Continuous Batching Scheduler: Forms micro-batches across active requests at each decode step rather than waiting for a full batch to complete. This allows new requests to enter and completed requests to exit mid-batch, improving GPU utilization and reducing time-to-first-token.

Paged KV-Cache Manager: Allocates and frees cache blocks using a block table approach inspired by virtual memory systems. Avoids the fragmentation and over-allocation problems of contiguous KV-cache layouts, enabling higher concurrency per GPU.

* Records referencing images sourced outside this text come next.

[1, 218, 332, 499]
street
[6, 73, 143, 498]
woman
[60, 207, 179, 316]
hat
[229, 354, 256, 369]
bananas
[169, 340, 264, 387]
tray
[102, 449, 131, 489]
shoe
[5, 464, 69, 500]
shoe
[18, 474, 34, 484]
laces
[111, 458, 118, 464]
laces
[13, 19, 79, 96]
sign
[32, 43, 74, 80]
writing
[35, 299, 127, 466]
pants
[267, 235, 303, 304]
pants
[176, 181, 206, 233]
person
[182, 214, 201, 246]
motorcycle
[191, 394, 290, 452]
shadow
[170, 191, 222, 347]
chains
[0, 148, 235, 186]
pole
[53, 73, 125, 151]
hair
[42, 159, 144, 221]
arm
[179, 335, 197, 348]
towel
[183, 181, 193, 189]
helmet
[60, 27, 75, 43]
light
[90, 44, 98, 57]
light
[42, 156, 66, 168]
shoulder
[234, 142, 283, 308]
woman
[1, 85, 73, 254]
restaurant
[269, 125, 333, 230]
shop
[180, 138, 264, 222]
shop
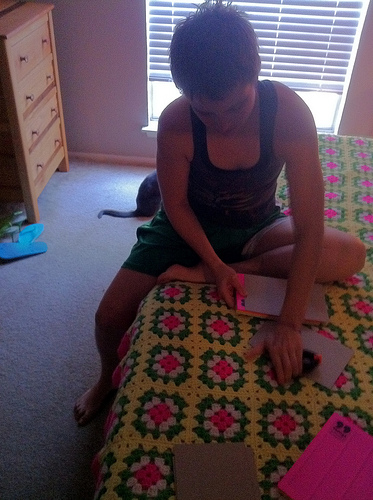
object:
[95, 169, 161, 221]
cat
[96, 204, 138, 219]
tail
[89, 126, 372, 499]
blanket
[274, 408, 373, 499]
paper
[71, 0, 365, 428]
boy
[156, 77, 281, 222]
tank top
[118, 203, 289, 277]
shorts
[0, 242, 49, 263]
flip flops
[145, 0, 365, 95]
blind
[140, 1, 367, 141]
window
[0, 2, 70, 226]
dresser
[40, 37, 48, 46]
knob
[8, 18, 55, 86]
drawer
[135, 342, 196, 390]
square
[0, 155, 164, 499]
floor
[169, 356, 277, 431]
stuff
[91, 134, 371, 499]
bed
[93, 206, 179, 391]
leg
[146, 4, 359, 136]
glare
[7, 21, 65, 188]
four drawers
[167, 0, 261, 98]
short hair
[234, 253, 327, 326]
tablet of paper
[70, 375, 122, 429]
right foot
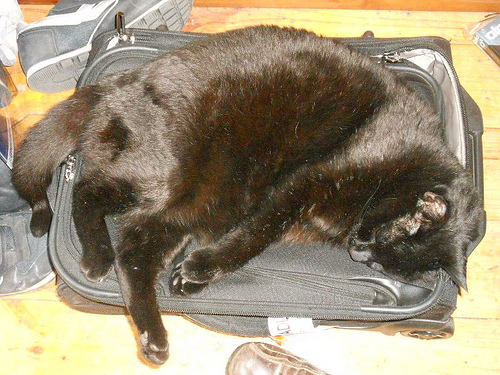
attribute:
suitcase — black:
[55, 20, 459, 320]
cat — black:
[50, 26, 458, 337]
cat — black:
[79, 57, 452, 319]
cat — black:
[80, 28, 470, 335]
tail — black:
[19, 77, 109, 236]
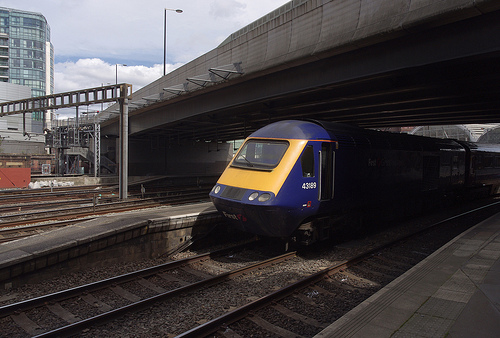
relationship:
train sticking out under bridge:
[205, 116, 497, 268] [47, 2, 497, 152]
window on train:
[299, 147, 315, 179] [205, 116, 497, 268]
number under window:
[299, 179, 317, 193] [299, 147, 315, 179]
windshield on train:
[233, 136, 288, 171] [205, 116, 497, 268]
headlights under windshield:
[206, 181, 216, 195] [233, 136, 288, 171]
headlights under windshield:
[209, 185, 219, 195] [233, 136, 288, 171]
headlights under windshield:
[245, 189, 265, 206] [233, 136, 288, 171]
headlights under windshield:
[257, 191, 269, 205] [233, 136, 288, 171]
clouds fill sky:
[50, 53, 181, 121] [2, 1, 288, 131]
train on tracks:
[205, 116, 497, 268] [4, 185, 498, 334]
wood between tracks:
[105, 280, 147, 307] [4, 185, 498, 334]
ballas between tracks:
[47, 196, 497, 336] [2, 229, 307, 334]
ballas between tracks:
[47, 196, 497, 336] [176, 190, 496, 333]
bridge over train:
[58, 1, 495, 167] [208, 114, 498, 255]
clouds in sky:
[1, 1, 290, 59] [2, 1, 288, 131]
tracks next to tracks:
[4, 62, 150, 199] [176, 190, 496, 333]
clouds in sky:
[50, 53, 181, 121] [2, 1, 288, 131]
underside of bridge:
[119, 49, 498, 146] [58, 1, 495, 167]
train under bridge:
[205, 116, 497, 268] [58, 1, 495, 167]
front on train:
[205, 127, 306, 225] [205, 116, 497, 268]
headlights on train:
[209, 185, 219, 195] [205, 116, 497, 268]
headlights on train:
[245, 189, 259, 202] [205, 116, 497, 268]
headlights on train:
[257, 191, 269, 205] [205, 116, 497, 268]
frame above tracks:
[5, 83, 135, 209] [2, 162, 258, 225]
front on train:
[205, 127, 306, 225] [208, 114, 498, 255]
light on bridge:
[171, 7, 181, 16] [58, 1, 495, 167]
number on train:
[299, 179, 317, 193] [205, 116, 497, 268]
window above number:
[299, 147, 315, 179] [295, 177, 317, 193]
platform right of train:
[312, 201, 495, 333] [208, 114, 498, 255]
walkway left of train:
[1, 199, 230, 267] [208, 114, 498, 255]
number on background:
[299, 179, 317, 193] [287, 172, 325, 202]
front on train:
[205, 127, 306, 225] [192, 106, 498, 243]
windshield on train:
[233, 136, 288, 171] [192, 106, 498, 243]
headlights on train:
[206, 180, 280, 208] [192, 106, 498, 243]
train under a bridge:
[205, 116, 497, 268] [121, 10, 469, 110]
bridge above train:
[58, 1, 495, 167] [181, 111, 467, 264]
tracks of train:
[18, 236, 185, 336] [192, 113, 445, 236]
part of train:
[213, 196, 260, 226] [179, 90, 383, 251]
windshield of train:
[233, 136, 288, 171] [193, 107, 403, 240]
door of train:
[317, 134, 338, 214] [192, 106, 498, 243]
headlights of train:
[257, 191, 269, 205] [185, 110, 464, 240]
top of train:
[245, 106, 334, 172] [208, 114, 498, 255]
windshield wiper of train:
[215, 138, 255, 169] [200, 110, 413, 244]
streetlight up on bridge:
[143, 3, 190, 72] [95, 0, 451, 132]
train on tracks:
[205, 116, 497, 268] [40, 247, 310, 334]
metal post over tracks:
[3, 165, 137, 223] [4, 62, 150, 199]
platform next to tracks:
[375, 217, 488, 335] [301, 218, 415, 316]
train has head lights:
[205, 116, 497, 268] [199, 171, 286, 228]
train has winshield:
[205, 116, 497, 268] [230, 123, 300, 183]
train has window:
[205, 116, 497, 268] [219, 115, 310, 182]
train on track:
[205, 116, 497, 268] [73, 210, 276, 327]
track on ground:
[115, 256, 201, 313] [81, 249, 287, 333]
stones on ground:
[140, 243, 240, 304] [99, 270, 269, 332]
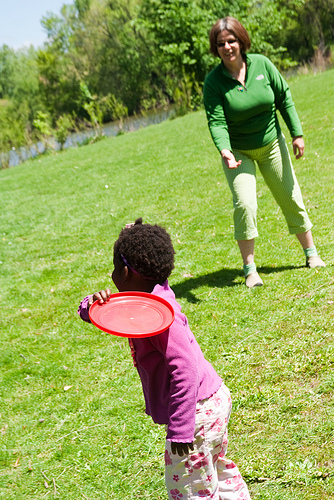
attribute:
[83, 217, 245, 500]
child — small, playing, standing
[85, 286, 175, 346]
frisbee — red, bright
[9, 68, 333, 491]
grass — green, greenb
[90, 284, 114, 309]
hand — girl's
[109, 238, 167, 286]
headband — purple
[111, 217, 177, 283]
hair — girl's, brown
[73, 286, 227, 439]
shirt — purple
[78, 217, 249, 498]
girl — little, getting ready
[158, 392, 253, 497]
pants — white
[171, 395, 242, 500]
flowers — purple, pink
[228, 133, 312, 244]
capris — light green, green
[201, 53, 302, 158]
shirt — dark green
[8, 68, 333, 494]
field — green, grassy, here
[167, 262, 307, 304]
shadow — woman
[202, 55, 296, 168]
sweater — here, green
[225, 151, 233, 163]
finger — here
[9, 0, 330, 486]
garden — here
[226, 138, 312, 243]
trouser — here'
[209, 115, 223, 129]
elbow — here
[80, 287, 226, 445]
sweater — pink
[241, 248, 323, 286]
socks — green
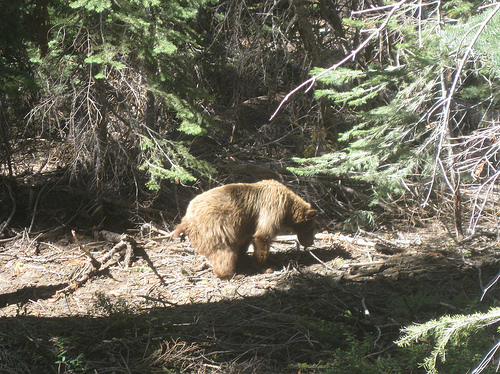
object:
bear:
[170, 179, 318, 280]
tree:
[44, 0, 218, 199]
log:
[68, 215, 161, 280]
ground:
[8, 116, 491, 372]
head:
[297, 205, 319, 247]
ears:
[305, 209, 319, 220]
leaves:
[156, 17, 185, 58]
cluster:
[164, 42, 176, 55]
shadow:
[257, 242, 354, 275]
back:
[201, 182, 277, 220]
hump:
[225, 187, 265, 204]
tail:
[169, 222, 185, 240]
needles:
[158, 265, 204, 302]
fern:
[45, 333, 92, 373]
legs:
[203, 229, 245, 280]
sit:
[169, 208, 243, 275]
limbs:
[60, 94, 139, 177]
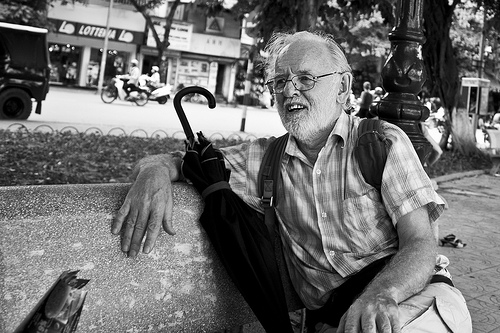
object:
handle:
[172, 86, 216, 139]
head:
[263, 31, 353, 141]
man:
[110, 30, 473, 333]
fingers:
[111, 202, 176, 256]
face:
[272, 43, 335, 138]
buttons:
[321, 212, 327, 217]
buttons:
[316, 169, 321, 174]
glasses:
[264, 72, 341, 95]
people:
[145, 66, 160, 92]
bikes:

Model Execution Loop: Orchestrates prefill and decode steps, coordinating between the scheduler and cache manager to execute forward passes efficiently.
GPU Scheduling Optimization
ServeLoop includes a dedicated GPU scheduling layer designed to study the decisions that sit beneath production inference systems. This covers batch formation strategies (how requests are grouped for execution), memory-aware scheduling (ensuring KV-cache pressure doesn't force unnecessary evictions), and priority-based preemption (allowing latency-sensitive requests to jump the queue when GPU resources are constrained).

Mixed Precision Support
The engine implements BF16 and FP8 precision modes to study throughput-vs-accuracy trade-offs in serving workloads. BF16 provides a practical balance for most inference tasks, while FP8 support enables experimentation with aggressive quantization for throughput-critical scenarios — useful for understanding where precision loss becomes unacceptable and how it interacts with different model architectures.

Observability
ServeLoop exposes internal metrics at each stage: queue depth, batch sizes, cache utilization, scheduling decisions, and per-request latency breakdowns (queue wait, prefill, decode). This makes it possible to trace exactly why a request was slow, where memory pressure built up, or how a scheduling change affected tail latency.



ServeLoop is being developed as a standalone OSS project. The GitHub repository will be published soon.